Authors :
Presenting Author: Racheal Smetana, PsyD, ABPP – University of Virginia Health
Matthew Rumschlag, MD – University of Virginia Health
Anthony Longoria, PhD – University of Virginia Health
Nikhil Reddy, , – University of Virginia Health
Ifrah Zawar, MD MS-CR – University of Virginia Heatlh
Shayan Moosa, MD – University of Virginia Heatlh
W. Jeffrey Elias, MD – University of Virginia Heatlh
Kristine Ziemba, MD, PhD – University of Virginia Health
Nathan Fountain, MD – University of Virginia Heatlh
Rationale:
Anterior temporal lobectomy (ATL) and laser interstitial thermal therapy (LITT) are effective surgical approaches for treating temporal lobe epilepsy. Both approaches come with a degree of cognitive risk, with most previous studies focused on neurocognitive outcomes associated with dominant hemisphere surgery. The purpose of the current study was to investigate neurocognitive outcomes following ATL and LITT in patients with dominant and non-dominant mesial temporal lobe epilepsy. Methods:
This is a single center, retrospective cohort of patients who underwent temporal lobe surgery between 2013 and 2023. Of all patients undergoing surgery, 25 patients underwent neuropsychological testing pre- and post-operatively (LITT n=19; ATL n=6). The cohort was predominantly right-handed (89%) with 62% females and 62% undergoing dominant-hemisphere surgery. Overall mean age at time of surgery was 40 years and did not differ significantly between surgery type (ATL mean=36; LITT mean=42). Age of seizure onset was earlier in ATL patients (mean=9.8 years) than LITT (mean=23.7 years).
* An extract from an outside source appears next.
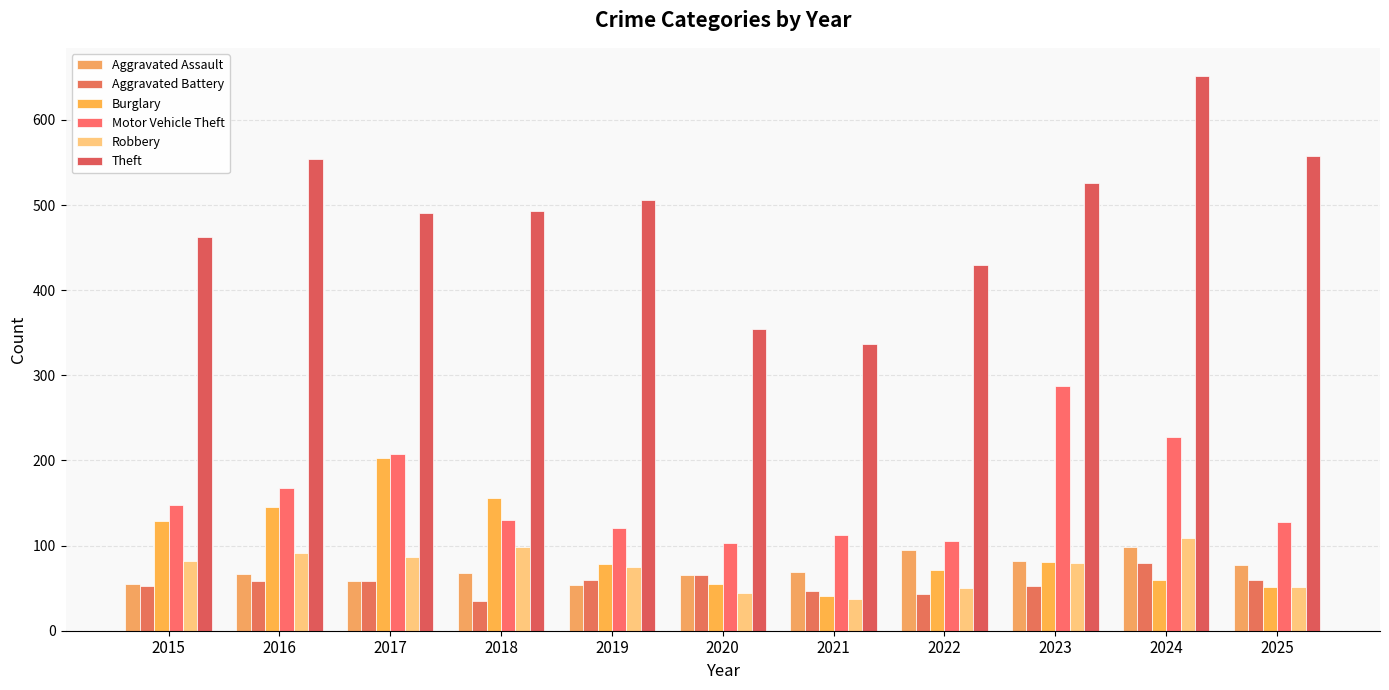

What is the total value across all series at 2025?

924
Average preoperative IQ was similar between surgery types (ATL mean=90.6; LITT mean=87.8). A linear mixed model was used to account for unequal sample sizes between surgery types. Twelve neurocognitive scores were analyzed within the domains of language, verbal memory, visual memory, and executive functioning. Neurocognitive scores between time (pre- and post-operative) and within surgery characteristics (surgery type, side) were analyzed. Results:
There were no significant differences between pre- and post-operative performance on the neurocognitive measures with both groups combined. Scores for LITT were significantly different and superior to ATL postoperatively for immediate (F [1,18.25] = 5.27, p =.034) and delayed (F [1,18.46] = 12.78, p =.002) verbal story memory and immediate (F [1,21.65] = 7.44, p =.012) and delayed (F [1,21.98] = 4.39, p =.048) visual memory. Dominant hemisphere surgery was consistently associated with significantly lower scores across nearly all neurocognitive measures post-operatively.
Conclusions:
Consistent with previous literature, patients who underwent ATL showed worse performance on immediate and delayed memory measures post-operatively, regardless of laterality. Patients who underwent dominant hemisphere surgery, either ATL or LITT, showed worse performance across cognitive domains, including those not traditionally associated with left temporal functions (such as visual memory and executive functions). Findings suggest that LITT has less effect on specific types of memory than ATL, but more research is needed. Funding: None.